***** 文章の抜粋 *****

再婚という選択と、週末婚のはじまり

Married & Free

前回の「自由でいたい人”を好きになった日」では、再婚前の5年間、彼との出会いと心の揺れを綴りました。
今回はその続き――再婚という選択と、週末婚というかたちにたどり着くまでの物語です。

結婚か、別れか――小さな決断

「私と別れるか、結婚するか――どっちかにして」

一緒にいたい。ずっと彼のそばで、同じ時間を積み重ねていきたい。
私の中では、もう気持ちは固まっていたのに……。

それなのに、彼はなかなか「結婚」という言葉を口にしない。
どこかまだ、自由でいたいような、曖昧な距離を保とうとしているようで。

私は少しずつ苛立ちを感じていきました。
私はもう、決めていたのに。なのに、彼は――どうして?

気づけば、自分自身を追い込んでいました。

“このまま中途半端な関係を続けるくらいなら、もう別れよう”。

私の小さな決断。
その一言が、ふたりの未来を動かすきっかけになったのです。

どう暮らす?それぞれの事情と想い

結婚が決まり、最初に考えたのは「どう暮らしていくか」。

娘とは、これまで通り離れずに暮らしていきたい。
それは、5年間の付き合いの中で、彼も理解してくれていた想いでした。

私と娘は実家暮らし。学校までは車で10分。
私の職場も同じ方面にあり、今の暮らしがいちばん無理がない。
けれど、彼の家からは、学校も職場も1時間以上かかります。

***** データ *****

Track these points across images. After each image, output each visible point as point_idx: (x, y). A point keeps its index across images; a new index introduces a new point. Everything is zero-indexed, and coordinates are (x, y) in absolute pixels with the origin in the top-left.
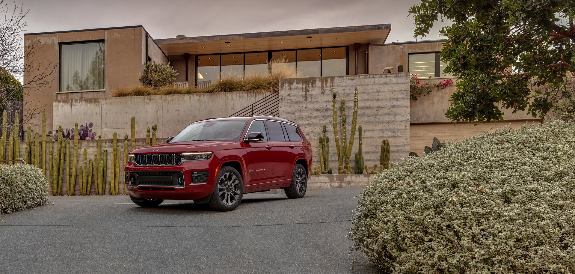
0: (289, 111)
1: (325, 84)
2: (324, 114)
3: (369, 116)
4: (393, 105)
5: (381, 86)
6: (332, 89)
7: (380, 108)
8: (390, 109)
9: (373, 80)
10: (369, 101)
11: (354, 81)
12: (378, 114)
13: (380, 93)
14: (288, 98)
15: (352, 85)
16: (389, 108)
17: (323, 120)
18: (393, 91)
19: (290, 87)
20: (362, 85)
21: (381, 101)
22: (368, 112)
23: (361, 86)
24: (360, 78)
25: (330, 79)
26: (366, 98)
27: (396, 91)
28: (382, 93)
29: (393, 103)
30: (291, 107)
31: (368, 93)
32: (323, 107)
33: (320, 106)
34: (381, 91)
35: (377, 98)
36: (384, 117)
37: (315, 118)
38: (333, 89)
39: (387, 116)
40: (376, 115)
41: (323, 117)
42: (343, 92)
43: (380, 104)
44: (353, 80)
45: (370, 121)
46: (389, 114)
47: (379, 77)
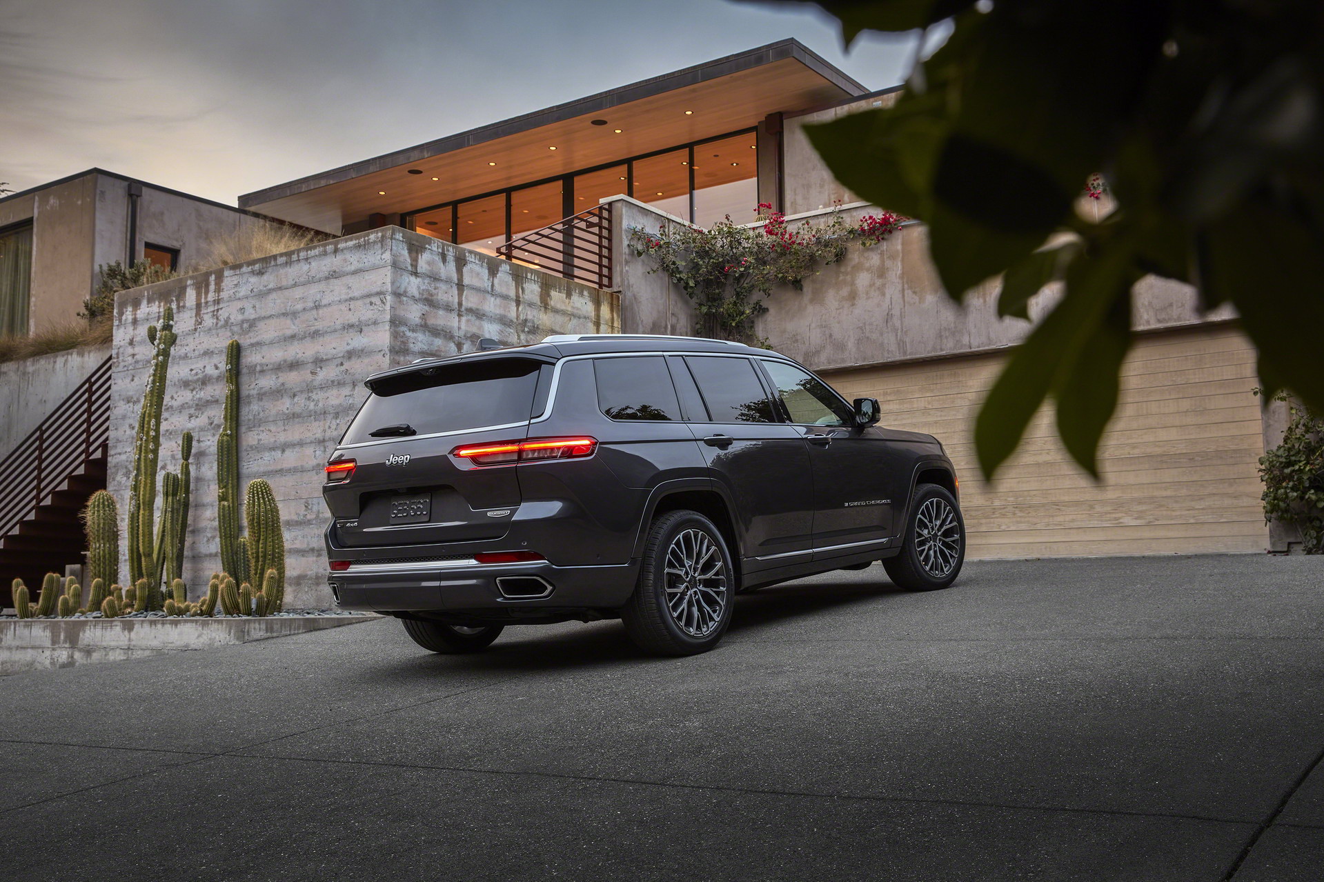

*****

* [課題] 上にある文章の抜粋を、最初から最後まで一字も変えずに書き出してください。

* [解答欄]
再婚という選択と、週末婚のはじまり

Married & Free

前回の「自由でいたい人”を好きになった日」では、再婚前の5年間、彼との出会いと心の揺れを綴りました。
今回はその続き――再婚という選択と、週末婚というかたちにたどり着くまでの物語です。

結婚か、別れか――小さな決断

「私と別れるか、結婚するか――どっちかにして」

一緒にいたい。ずっと彼のそばで、同じ時間を積み重ねていきたい。
私の中では、もう気持ちは固まっていたのに……。

それなのに、彼はなかなか「結婚」という言葉を口にしない。
どこかまだ、自由でいたいような、曖昧な距離を保とうとしているようで。

私は少しずつ苛立ちを感じていきました。
私はもう、決めていたのに。なのに、彼は――どうして?

気づけば、自分自身を追い込んでいました。

“このまま中途半端な関係を続けるくらいなら、もう別れよう”。

私の小さな決断。
その一言が、ふたりの未来を動かすきっかけになったのです。

どう暮らす?それぞれの事情と想い

結婚が決まり、最初に考えたのは「どう暮らしていくか」。

娘とは、これまで通り離れずに暮らしていきたい。
それは、5年間の付き合いの中で、彼も理解してくれていた想いでした。

私と娘は実家暮らし。学校までは車で10分。
私の職場も同じ方面にあり、今の暮らしがいちばん無理がない。
けれど、彼の家からは、学校も職場も1時間以上かかります。